**Task description:**
All lines of the material must be output verbatim.

**Dataset section:**
|---|

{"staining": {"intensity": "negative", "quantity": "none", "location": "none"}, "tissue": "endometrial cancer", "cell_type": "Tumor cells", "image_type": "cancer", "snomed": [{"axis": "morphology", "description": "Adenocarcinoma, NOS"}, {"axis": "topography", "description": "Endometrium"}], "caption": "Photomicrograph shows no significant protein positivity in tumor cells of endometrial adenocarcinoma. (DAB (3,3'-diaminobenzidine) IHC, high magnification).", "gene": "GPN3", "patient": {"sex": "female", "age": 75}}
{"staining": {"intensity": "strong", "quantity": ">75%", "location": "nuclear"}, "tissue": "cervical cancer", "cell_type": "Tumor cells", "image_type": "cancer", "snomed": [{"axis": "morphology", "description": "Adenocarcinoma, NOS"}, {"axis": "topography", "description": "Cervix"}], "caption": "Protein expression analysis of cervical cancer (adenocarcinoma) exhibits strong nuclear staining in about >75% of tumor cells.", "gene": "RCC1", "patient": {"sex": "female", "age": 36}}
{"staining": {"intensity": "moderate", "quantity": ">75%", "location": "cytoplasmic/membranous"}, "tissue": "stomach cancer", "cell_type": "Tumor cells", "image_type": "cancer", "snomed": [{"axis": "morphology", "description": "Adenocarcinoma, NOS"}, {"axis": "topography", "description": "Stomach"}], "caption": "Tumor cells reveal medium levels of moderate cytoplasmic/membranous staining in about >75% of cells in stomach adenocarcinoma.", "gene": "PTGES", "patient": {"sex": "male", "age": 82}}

|---|

**Task answer:**
{"staining": {"intensity": "negative", "quantity": "none", "location": "none"}, "tissue": "endometrial cancer", "cell_type": "Tumor cells", "image_type": "cancer", "snomed": [{"axis": "morphology", "description": "Adenocarcinoma, NOS"}, {"axis": "topography", "description": "Endometrium"}], "caption": "Photomicrograph shows no significant protein positivity in tumor cells of endometrial adenocarcinoma. (DAB (3,3'-diaminobenzidine) IHC, high magnification).", "gene": "GPN3", "patient": {"sex": "female", "age": 75}}
{"staining": {"intensity": "strong", "quantity": ">75%", "location": "nuclear"}, "tissue": "cervical cancer", "cell_type": "Tumor cells", "image_type": "cancer", "snomed": [{"axis": "morphology", "description": "Adenocarcinoma, NOS"}, {"axis": "topography", "description": "Cervix"}], "caption": "Protein expression analysis of cervical cancer (adenocarcinoma) exhibits strong nuclear staining in about >75% of tumor cells.", "gene": "RCC1", "patient": {"sex": "female", "age": 36}}
{"staining": {"intensity": "moderate", "quantity": ">75%", "location": "cytoplasmic/membranous"}, "tissue": "stomach cancer", "cell_type": "Tumor cells", "image_type": "cancer", "snomed": [{"axis": "morphology", "description": "Adenocarcinoma, NOS"}, {"axis": "topography", "description": "Stomach"}], "caption": "Tumor cells reveal medium levels of moderate cytoplasmic/membranous staining in about >75% of cells in stomach adenocarcinoma.", "gene": "PTGES", "patient": {"sex": "male", "age": 82}}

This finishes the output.